Material provided:
Segment Open

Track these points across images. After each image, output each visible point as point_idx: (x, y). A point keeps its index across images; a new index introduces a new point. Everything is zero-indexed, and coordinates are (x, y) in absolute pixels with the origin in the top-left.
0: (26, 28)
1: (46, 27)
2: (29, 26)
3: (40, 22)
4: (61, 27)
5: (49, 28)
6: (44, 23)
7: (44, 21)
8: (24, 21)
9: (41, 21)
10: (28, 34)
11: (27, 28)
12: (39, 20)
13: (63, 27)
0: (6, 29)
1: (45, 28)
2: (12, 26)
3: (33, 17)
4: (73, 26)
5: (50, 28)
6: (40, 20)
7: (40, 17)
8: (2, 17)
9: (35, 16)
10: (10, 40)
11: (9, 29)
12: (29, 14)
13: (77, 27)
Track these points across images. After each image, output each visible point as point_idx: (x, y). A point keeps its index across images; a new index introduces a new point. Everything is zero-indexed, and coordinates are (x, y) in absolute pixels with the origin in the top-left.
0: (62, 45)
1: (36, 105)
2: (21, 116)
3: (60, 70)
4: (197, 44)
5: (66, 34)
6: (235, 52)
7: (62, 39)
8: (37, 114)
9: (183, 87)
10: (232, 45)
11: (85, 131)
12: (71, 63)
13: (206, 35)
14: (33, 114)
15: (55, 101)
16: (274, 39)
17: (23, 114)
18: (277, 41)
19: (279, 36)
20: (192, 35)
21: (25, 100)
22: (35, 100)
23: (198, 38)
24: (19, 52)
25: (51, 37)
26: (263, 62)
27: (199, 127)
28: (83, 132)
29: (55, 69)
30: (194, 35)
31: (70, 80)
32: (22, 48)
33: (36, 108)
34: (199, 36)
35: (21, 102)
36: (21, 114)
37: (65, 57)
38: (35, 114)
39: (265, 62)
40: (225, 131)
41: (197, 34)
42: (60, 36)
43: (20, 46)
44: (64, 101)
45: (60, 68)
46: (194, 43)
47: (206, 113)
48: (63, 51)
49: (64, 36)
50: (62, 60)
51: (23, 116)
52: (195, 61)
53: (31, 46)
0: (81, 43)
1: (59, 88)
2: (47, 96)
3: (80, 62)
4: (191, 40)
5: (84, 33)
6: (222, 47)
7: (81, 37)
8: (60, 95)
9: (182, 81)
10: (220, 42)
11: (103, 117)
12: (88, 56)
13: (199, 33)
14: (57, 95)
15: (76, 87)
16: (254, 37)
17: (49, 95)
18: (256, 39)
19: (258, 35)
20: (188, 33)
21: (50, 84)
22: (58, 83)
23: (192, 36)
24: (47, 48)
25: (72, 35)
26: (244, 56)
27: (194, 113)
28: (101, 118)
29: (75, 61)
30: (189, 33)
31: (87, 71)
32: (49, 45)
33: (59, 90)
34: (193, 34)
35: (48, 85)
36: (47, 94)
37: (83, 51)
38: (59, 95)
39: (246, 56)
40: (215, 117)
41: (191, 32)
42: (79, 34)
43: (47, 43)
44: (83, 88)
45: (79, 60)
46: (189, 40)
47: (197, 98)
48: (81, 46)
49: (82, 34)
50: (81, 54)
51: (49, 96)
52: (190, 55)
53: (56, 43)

Segment Closed

Task brief: Rewrite all the records above, changing every "absolute pixels" to "whole pixels" and leaving everything else as it is.

Your response:
Track these points across images. After each image, output each visible point as point_idx: (x, y). A point keeps its index across images; a new index introduces a new point. Everything is zero-indexed, and coordinates are (x, y) in whole pixels with the origin in the top-left.
0: (26, 28)
1: (46, 27)
2: (29, 26)
3: (40, 22)
4: (61, 27)
5: (49, 28)
6: (44, 23)
7: (44, 21)
8: (24, 21)
9: (41, 21)
10: (28, 34)
11: (27, 28)
12: (39, 20)
13: (63, 27)
0: (6, 29)
1: (45, 28)
2: (12, 26)
3: (33, 17)
4: (73, 26)
5: (50, 28)
6: (40, 20)
7: (40, 17)
8: (2, 17)
9: (35, 16)
10: (10, 40)
11: (9, 29)
12: (29, 14)
13: (77, 27)
Track these points across images. After each image, output each visible point as point_idx: (x, y). A point keeps its index across images; a new index introduces a new point. Everything is zero-indexed, and coordinates are (x, y) in whole pixels with the origin in the top-left.
0: (62, 45)
1: (36, 105)
2: (21, 116)
3: (60, 70)
4: (197, 44)
5: (66, 34)
6: (235, 52)
7: (62, 39)
8: (37, 114)
9: (183, 87)
10: (232, 45)
11: (85, 131)
12: (71, 63)
13: (206, 35)
14: (33, 114)
15: (55, 101)
16: (274, 39)
17: (23, 114)
18: (277, 41)
19: (279, 36)
20: (192, 35)
21: (25, 100)
22: (35, 100)
23: (198, 38)
24: (19, 52)
25: (51, 37)
26: (263, 62)
27: (199, 127)
28: (83, 132)
29: (55, 69)
30: (194, 35)
31: (70, 80)
32: (22, 48)
33: (36, 108)
34: (199, 36)
35: (21, 102)
36: (21, 114)
37: (65, 57)
38: (35, 114)
39: (265, 62)
40: (225, 131)
41: (197, 34)
42: (60, 36)
43: (20, 46)
44: (64, 101)
45: (60, 68)
46: (194, 43)
47: (206, 113)
48: (63, 51)
49: (64, 36)
50: (62, 60)
51: (23, 116)
52: (195, 61)
53: (31, 46)
0: (81, 43)
1: (59, 88)
2: (47, 96)
3: (80, 62)
4: (191, 40)
5: (84, 33)
6: (222, 47)
7: (81, 37)
8: (60, 95)
9: (182, 81)
10: (220, 42)
11: (103, 117)
12: (88, 56)
13: (199, 33)
14: (57, 95)
15: (76, 87)
16: (254, 37)
17: (49, 95)
18: (256, 39)
19: (258, 35)
20: (188, 33)
21: (50, 84)
22: (58, 83)
23: (192, 36)
24: (47, 48)
25: (72, 35)
26: (244, 56)
27: (194, 113)
28: (101, 118)
29: (75, 61)
30: (189, 33)
31: (87, 71)
32: (49, 45)
33: (59, 90)
34: (193, 34)
35: (48, 85)
36: (47, 94)
37: (83, 51)
38: (59, 95)
39: (246, 56)
40: (215, 117)
41: (191, 32)
42: (79, 34)
43: (47, 43)
44: (83, 88)
45: (79, 60)
46: (189, 40)
47: (197, 98)
48: (81, 46)
49: (82, 34)
50: (81, 54)
51: (49, 96)
52: (190, 55)
53: (56, 43)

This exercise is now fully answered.